David Guas, Chef/Owner, Bayou Bakery, Coffee Bar & Eatery [Arlington, VA]

This recipe is built for “Joan” the 12-inch Butter Pat Industries Cast Iron Pan

Topping Ingredients

8 ounces                                  Light Brown Sugar

1.5 tablespoons                       All-Purpose Flour

1.5 teaspoons                          Kosher salt

1.5 ounces                               Butter, cold, cubed

4 ounces                                  Pecan Pieces, lightly toasted, cooled

Procedure

Set your oven for 350 degrees Fahrenheit.  Using room temperature butter, 2 to 3 tablespoons, brush the inside of a 12-inch cast iron pan and reserve.

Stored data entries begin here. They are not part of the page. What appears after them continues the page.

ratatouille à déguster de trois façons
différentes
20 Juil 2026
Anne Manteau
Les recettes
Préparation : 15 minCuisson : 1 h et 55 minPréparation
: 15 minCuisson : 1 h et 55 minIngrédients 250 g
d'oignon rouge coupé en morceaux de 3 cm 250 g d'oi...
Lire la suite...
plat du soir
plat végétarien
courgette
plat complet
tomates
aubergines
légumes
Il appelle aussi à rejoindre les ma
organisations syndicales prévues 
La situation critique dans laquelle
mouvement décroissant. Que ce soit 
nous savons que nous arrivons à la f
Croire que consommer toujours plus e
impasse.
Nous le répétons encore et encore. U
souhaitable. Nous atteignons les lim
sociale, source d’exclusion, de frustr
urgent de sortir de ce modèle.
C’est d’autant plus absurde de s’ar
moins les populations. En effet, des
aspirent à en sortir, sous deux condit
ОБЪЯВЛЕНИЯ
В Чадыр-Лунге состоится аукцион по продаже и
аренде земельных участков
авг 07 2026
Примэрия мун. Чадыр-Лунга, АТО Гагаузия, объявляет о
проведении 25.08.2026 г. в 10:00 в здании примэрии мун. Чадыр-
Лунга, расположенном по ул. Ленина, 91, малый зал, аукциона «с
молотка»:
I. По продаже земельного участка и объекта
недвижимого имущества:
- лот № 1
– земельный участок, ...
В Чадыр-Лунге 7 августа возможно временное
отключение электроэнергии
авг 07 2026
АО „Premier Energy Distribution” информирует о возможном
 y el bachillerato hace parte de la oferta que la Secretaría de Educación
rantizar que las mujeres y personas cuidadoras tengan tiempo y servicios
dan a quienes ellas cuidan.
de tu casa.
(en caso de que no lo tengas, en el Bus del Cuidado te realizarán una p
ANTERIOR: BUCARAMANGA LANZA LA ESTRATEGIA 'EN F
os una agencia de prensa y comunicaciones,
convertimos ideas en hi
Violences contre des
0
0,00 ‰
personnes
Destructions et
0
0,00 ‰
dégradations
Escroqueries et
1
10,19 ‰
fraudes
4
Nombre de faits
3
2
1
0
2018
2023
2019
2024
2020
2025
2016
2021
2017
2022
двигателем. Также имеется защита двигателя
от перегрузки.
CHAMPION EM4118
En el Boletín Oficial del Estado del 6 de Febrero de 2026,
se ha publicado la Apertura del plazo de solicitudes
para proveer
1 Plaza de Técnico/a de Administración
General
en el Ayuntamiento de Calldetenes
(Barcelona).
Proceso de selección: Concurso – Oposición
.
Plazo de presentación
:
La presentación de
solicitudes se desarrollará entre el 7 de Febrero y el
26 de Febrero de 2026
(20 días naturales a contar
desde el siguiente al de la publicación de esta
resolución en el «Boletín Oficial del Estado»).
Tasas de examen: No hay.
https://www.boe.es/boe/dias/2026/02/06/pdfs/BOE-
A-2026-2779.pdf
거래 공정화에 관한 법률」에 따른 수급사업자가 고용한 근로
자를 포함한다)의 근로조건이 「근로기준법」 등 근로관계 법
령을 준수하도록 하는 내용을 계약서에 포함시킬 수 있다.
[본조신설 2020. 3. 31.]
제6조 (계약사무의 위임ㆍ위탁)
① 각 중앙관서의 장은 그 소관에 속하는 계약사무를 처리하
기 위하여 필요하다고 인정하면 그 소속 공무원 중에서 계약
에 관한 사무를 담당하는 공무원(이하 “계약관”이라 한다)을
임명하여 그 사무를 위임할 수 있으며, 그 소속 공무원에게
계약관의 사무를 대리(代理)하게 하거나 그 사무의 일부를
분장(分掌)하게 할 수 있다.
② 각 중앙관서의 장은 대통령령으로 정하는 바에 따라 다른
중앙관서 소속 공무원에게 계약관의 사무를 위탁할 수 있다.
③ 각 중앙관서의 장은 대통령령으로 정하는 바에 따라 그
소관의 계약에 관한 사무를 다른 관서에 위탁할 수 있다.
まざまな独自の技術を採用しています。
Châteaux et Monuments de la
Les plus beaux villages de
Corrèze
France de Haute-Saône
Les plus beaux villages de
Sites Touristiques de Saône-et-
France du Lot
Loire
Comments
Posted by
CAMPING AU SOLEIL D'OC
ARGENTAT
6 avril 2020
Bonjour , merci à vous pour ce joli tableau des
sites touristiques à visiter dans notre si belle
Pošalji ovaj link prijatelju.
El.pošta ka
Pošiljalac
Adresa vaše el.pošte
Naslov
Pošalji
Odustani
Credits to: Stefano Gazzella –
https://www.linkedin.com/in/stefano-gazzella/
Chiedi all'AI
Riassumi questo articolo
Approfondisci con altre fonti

With a food processor, combine the sugar, flour, salt, and cooled pecans, and pulse a few times. Then add the cold cubed butter. Pulse until the mix is coarse, but not too lumpy. Transfer into a bowl and reserve in refrigerator until ready to bake. 

Filling Ingredients

1.5 pounds                              Branburn or Honeycrisp Apples, peeled, cored, sliced 1/8-inch thick

1.5 pounds                              Bartlett Pears, fairly firm, peeled, cored, sliced 1/8-inch thick

2 tablespoons                          Lemon Juice, fresh

.25 cups                                   Light brown sugar

1 teaspoon                               Cinnamon, ground

1 teaspoon                               Nutmeg, freshly grated

3 tablespoons                          Honey, Wildflower or tupelo

2 tablespoons                          Barrel Aged Corn Liquor - Bourbon  

1.5 tablespoons                       Tapioca Flour or Cornstarch

Procedure

In a large mixing bowl, combine the apples and pears and all other remaining ingredients and gently toss together until everything is evenly mixed. Transfer the mixture into buttered cast iron pan. Sprinkle the chilled reserved topping over the fruit mixture. Bake the pan in the center of your oven for approximately an hour. The fruit should be bubbling and the crumble should be nicely browned. Remove the crisp from the oven and allow to cool for 20-30 minutes before serving.